As stressed in several articles in the current JCI Perspective series, hypoxia in the lung and other tissues induces VEGF, and treatments that block VEGF signaling impair the normal tissue responses to ischemia. Remarkably, Corne and colleagues now report that VEGF is also beneficial in controlling lung tissue damage in the converse situation of higher-than-normal oxygen concentrations. Mice that breathe pure oxygen for 4–5 days normally die of hyperoxic acute lung injury (HALI), in which pulmonary endothelial cells die and expose the underlying basement membrane of lung capillaries. Following sublethal HALI, endothelial cells proliferate to restore normal capillaries in the lung. VEGF, which is induced by alveolar epithelial cells during this recovery period, undoubtedly contributes to this process, and Corne et al. find that overexpression of VEGF during the period of hyperoxia affords considerable protection, perhaps allowing for continuous repair or replacement of damaged capillaries. Mice carrying an IL-13 transgene survive in pure oxygen about twice as long as controls, and biochemical analysis of bronchioalveolar lavage from hyperoxic transgenic animals shows a dramatic increase in levels of several isoforms of VEGF. VEGF expression is also induced in transgenic mice breathing normal room air, suggesting that these animals are protected from hyperoxic injury even at the beginning of their exposure to pure oxygen. Nevertheless, VEGF expression in transgenic animals differs quantitatively and qualitatively after hyperoxia. Function-blocking antibodies to VEGF reduce but do not eliminate the protective effect of the transgene, leaving open the possibility that some of IL-13's beneficial effects are independent of VEGF.

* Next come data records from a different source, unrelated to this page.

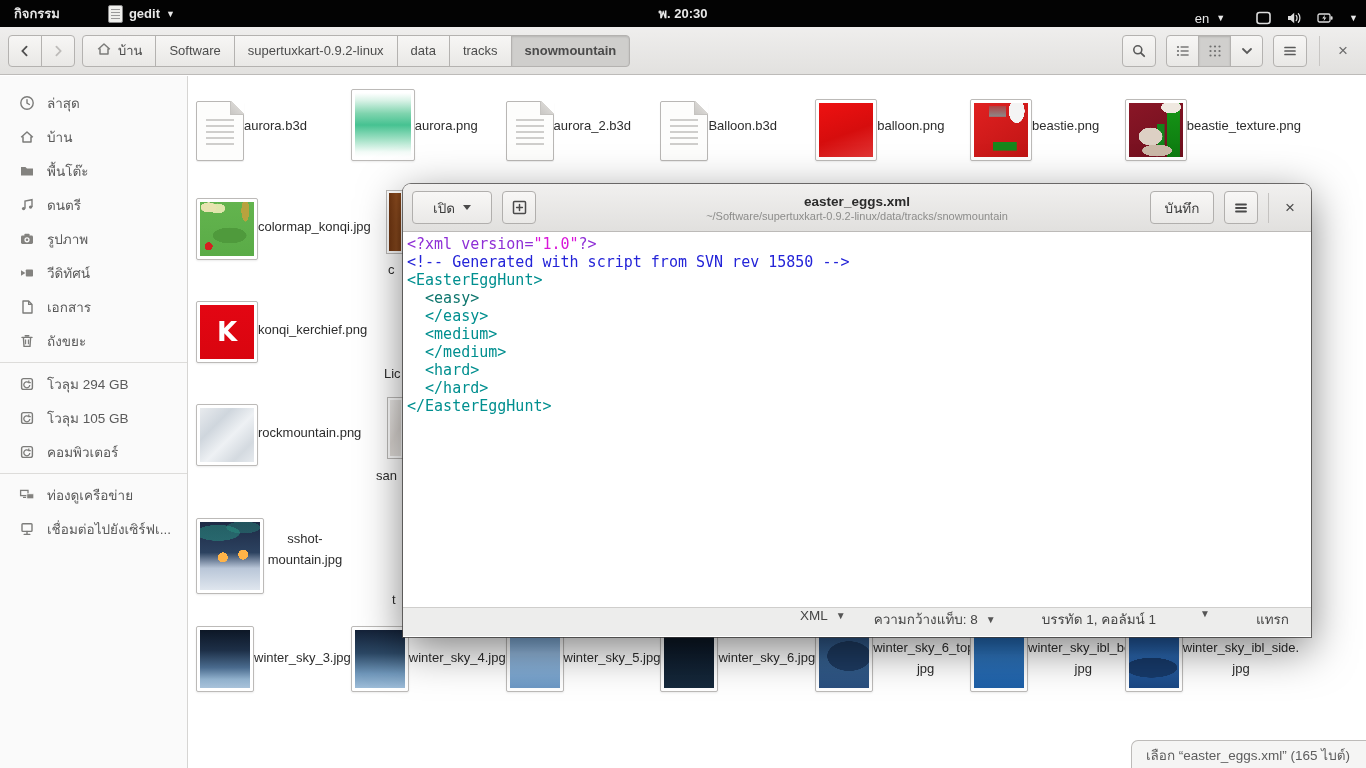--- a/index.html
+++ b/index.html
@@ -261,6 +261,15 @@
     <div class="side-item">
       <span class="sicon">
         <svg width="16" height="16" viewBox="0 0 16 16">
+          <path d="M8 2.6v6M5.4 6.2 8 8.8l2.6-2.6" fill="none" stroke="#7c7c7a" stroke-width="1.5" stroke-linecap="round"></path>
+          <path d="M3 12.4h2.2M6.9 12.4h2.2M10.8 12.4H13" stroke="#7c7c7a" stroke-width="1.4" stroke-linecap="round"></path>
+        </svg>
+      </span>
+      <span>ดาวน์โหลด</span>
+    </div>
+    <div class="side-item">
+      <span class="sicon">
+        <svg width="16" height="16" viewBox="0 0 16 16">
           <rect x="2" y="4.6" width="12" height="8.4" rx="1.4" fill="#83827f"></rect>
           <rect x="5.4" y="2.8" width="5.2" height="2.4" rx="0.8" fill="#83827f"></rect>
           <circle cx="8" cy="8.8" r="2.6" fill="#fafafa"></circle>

(See article on pages 753–761.)

Cell cycle regulation goes awry in most cancers, often because one or more cell cycle checkpoints are not induced in tumor cells. Defects in tumor suppressors or oncoproteins allow the cell to speed past these control points and to proliferate at an abnormally high rate. The G1/S checkpoint, which controls entry into the S (DNA synthesis) phase of the cycle, is regulated by the activation of cyclin-dependent kinase 2 (Cdk2) and is frequently missing in tumor cells. Working with an archival panel of carcinoma tissue, Cangi et al. have shown that Cdk2 activity is unusually high in a subset of breast carcinomas but that Cdk2 expression levels are not typically increased. Rather, Cdk2 activation in these samples can be ascribed to two common events: repression of the cdk2 inhibitor p27 or overexpression of Cdc25A, a protein phosphatase that dephosphorylates and thereby activates Cdk2, thus permitting cells to pass the G1/S checkpoint and proceed into S phase. Cangi et al. confirm that cultured mammary tumor cells lose Cdk2 and become blocked at the G1/S checkpoint when treated with an antisense oligonucleotide that interferes with Cdc25A expression. By analyzing records of breast cancer patients in light of their molecular characterization of the archival tumor samples, Cangi et al. show that tumor overexpression of Cdc25A correlates with poor outcome of the cancer, particularly when the tumors also show diminished p27 expression. The molecular basis of Cdc25A overexpression in these tumors is not known and may differ from patient to patient, but since this overexpression appears to generate more aggressive tumors, testing for Cdc25A levels in tumor biopsies may prove helpful in tailoring treatments to individual breast cancer patients.